>> begin

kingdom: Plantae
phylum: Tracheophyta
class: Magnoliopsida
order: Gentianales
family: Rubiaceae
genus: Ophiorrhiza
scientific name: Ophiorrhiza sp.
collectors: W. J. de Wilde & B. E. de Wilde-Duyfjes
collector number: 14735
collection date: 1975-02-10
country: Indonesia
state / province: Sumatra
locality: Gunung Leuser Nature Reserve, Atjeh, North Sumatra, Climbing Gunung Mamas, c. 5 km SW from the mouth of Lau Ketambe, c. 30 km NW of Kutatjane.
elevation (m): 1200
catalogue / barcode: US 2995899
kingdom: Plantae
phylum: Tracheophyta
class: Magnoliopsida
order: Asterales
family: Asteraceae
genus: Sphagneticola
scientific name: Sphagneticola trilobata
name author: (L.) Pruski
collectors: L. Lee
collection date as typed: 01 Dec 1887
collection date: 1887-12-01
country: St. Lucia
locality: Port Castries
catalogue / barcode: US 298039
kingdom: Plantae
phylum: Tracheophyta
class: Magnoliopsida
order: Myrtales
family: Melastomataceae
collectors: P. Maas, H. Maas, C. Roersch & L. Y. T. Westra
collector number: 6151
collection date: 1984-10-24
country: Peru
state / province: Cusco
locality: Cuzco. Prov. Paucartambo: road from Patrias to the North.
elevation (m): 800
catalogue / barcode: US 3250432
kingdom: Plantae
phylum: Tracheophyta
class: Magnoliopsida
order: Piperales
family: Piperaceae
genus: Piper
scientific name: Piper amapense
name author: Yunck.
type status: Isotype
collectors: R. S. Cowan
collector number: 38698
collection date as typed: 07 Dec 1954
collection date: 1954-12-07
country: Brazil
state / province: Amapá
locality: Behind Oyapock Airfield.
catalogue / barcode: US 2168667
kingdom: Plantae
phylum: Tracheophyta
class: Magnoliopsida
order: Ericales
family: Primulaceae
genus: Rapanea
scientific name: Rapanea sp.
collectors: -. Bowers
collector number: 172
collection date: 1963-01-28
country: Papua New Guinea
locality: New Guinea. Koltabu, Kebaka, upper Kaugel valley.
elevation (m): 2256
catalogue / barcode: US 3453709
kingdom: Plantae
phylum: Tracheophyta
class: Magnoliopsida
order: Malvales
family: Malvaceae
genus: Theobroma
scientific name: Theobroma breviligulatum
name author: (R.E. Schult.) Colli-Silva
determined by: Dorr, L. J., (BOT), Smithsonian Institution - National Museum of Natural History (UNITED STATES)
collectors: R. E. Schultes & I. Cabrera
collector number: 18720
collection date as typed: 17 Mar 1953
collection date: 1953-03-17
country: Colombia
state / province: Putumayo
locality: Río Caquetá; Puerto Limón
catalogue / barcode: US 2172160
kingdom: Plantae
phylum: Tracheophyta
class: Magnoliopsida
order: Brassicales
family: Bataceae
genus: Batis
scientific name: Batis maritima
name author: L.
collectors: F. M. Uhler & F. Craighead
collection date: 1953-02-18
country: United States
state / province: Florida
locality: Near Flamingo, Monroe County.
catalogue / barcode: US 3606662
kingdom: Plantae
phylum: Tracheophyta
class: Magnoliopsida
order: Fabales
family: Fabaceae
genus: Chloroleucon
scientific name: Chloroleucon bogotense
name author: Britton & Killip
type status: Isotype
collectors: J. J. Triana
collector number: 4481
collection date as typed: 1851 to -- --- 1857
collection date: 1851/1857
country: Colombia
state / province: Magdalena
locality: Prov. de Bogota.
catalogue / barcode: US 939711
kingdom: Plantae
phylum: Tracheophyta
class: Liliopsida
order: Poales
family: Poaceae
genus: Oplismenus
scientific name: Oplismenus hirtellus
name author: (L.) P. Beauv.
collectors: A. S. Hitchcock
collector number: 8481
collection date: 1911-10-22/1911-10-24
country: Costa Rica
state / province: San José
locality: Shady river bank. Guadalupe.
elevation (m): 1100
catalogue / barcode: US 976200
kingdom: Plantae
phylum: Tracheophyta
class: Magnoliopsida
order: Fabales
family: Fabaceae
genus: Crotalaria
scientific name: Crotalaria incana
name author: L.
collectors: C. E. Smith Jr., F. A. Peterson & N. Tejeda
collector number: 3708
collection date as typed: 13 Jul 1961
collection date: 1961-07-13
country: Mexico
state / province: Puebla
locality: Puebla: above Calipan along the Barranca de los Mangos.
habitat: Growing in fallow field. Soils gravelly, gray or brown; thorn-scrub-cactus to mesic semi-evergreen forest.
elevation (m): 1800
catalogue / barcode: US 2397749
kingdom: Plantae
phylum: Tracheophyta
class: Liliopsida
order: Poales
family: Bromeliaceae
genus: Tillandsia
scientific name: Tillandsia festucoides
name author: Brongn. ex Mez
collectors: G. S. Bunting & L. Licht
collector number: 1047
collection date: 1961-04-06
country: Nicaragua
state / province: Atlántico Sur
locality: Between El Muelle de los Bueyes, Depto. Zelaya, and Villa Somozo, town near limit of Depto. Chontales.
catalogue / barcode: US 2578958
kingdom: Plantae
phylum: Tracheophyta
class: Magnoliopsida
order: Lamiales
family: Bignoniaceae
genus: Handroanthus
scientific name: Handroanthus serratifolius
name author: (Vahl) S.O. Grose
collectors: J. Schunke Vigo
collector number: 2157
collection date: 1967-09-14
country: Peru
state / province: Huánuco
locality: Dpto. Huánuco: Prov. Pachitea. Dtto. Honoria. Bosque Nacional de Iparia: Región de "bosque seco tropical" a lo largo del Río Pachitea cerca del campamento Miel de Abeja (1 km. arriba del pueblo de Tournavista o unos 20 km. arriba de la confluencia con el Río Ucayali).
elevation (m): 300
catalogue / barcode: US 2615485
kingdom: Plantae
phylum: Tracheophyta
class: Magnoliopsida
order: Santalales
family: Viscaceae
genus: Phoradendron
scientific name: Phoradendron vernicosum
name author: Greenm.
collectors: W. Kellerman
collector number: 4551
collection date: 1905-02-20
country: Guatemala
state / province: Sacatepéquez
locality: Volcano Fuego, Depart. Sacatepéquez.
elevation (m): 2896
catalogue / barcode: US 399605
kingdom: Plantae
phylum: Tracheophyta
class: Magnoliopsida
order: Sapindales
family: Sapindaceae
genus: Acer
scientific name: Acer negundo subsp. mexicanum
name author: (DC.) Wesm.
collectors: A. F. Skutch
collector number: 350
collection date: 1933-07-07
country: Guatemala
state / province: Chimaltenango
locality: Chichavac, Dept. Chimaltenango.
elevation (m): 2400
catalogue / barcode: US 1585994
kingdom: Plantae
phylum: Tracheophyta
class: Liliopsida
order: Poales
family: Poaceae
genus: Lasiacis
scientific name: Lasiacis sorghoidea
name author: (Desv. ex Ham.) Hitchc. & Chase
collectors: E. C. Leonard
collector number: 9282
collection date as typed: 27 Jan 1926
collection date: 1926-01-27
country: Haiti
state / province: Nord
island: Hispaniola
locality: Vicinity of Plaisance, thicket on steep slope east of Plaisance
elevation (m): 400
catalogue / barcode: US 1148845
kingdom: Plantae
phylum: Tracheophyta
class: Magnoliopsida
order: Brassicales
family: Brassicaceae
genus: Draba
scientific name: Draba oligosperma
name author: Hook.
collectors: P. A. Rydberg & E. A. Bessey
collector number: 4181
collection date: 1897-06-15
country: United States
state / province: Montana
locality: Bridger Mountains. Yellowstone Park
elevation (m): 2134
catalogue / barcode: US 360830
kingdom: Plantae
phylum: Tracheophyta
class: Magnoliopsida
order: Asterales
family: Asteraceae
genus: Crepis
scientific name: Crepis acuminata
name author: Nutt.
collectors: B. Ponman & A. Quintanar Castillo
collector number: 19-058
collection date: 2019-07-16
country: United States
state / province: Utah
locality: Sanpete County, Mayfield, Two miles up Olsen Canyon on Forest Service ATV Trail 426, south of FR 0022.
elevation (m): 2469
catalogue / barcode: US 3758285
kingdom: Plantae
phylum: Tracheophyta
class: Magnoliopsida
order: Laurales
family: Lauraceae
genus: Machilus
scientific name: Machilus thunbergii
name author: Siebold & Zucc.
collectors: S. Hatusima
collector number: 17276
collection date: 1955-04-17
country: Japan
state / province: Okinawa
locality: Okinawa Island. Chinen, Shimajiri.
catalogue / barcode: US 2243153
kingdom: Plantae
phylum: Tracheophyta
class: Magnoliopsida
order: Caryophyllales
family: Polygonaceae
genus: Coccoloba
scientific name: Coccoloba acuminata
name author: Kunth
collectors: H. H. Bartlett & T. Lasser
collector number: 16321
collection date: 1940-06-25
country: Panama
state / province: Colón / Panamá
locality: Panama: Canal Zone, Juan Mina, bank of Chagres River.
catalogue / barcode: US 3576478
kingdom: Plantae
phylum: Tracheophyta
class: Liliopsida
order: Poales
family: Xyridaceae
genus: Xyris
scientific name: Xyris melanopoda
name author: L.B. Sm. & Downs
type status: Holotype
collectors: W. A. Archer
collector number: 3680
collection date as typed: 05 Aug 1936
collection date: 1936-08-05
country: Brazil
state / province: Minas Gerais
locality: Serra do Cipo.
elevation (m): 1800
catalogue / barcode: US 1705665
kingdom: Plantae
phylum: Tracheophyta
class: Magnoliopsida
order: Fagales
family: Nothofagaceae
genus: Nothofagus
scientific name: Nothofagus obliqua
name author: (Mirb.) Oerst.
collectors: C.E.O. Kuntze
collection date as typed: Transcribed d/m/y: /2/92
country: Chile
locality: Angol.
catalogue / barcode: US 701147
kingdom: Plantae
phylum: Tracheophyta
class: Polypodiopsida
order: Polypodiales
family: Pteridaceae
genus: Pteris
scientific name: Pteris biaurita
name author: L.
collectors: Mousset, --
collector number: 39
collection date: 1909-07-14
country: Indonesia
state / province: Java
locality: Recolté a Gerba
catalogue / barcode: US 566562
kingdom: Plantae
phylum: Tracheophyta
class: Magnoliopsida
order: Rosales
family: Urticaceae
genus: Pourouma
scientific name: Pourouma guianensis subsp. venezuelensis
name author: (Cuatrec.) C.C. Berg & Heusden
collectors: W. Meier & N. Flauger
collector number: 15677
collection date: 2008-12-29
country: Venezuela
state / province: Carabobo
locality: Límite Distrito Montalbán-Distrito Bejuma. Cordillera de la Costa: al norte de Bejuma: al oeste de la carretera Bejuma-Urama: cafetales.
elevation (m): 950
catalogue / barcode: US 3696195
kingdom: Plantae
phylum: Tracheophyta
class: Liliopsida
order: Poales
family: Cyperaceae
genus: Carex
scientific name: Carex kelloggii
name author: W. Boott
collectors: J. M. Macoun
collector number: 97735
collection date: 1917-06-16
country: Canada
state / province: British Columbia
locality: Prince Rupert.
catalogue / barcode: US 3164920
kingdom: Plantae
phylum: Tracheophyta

>> end

What is asked => Convert the data above into a numbered list with blank lines omitted, starting at the line that contains "genus: Rapanea" and ending after the line that contains "name author: (R.E. Schult.) Colli-Silva". Include only those lines.

Reply to the exercise =>
1. genus: Rapanea
2. scientific name: Rapanea sp.
3. collectors: -. Bowers
4. collector number: 172
5. collection date: 1963-01-28
6. country: Papua New Guinea
7. locality: New Guinea. Koltabu, Kebaka, upper Kaugel valley.
8. elevation (m): 2256
9. catalogue / barcode: US 3453709
10. kingdom: Plantae
11. phylum: Tracheophyta
12. class: Magnoliopsida
13. order: Malvales
14. family: Malvaceae
15. genus: Theobroma
16. scientific name: Theobroma breviligulatum
17. name author: (R.E. Schult.) Colli-Silva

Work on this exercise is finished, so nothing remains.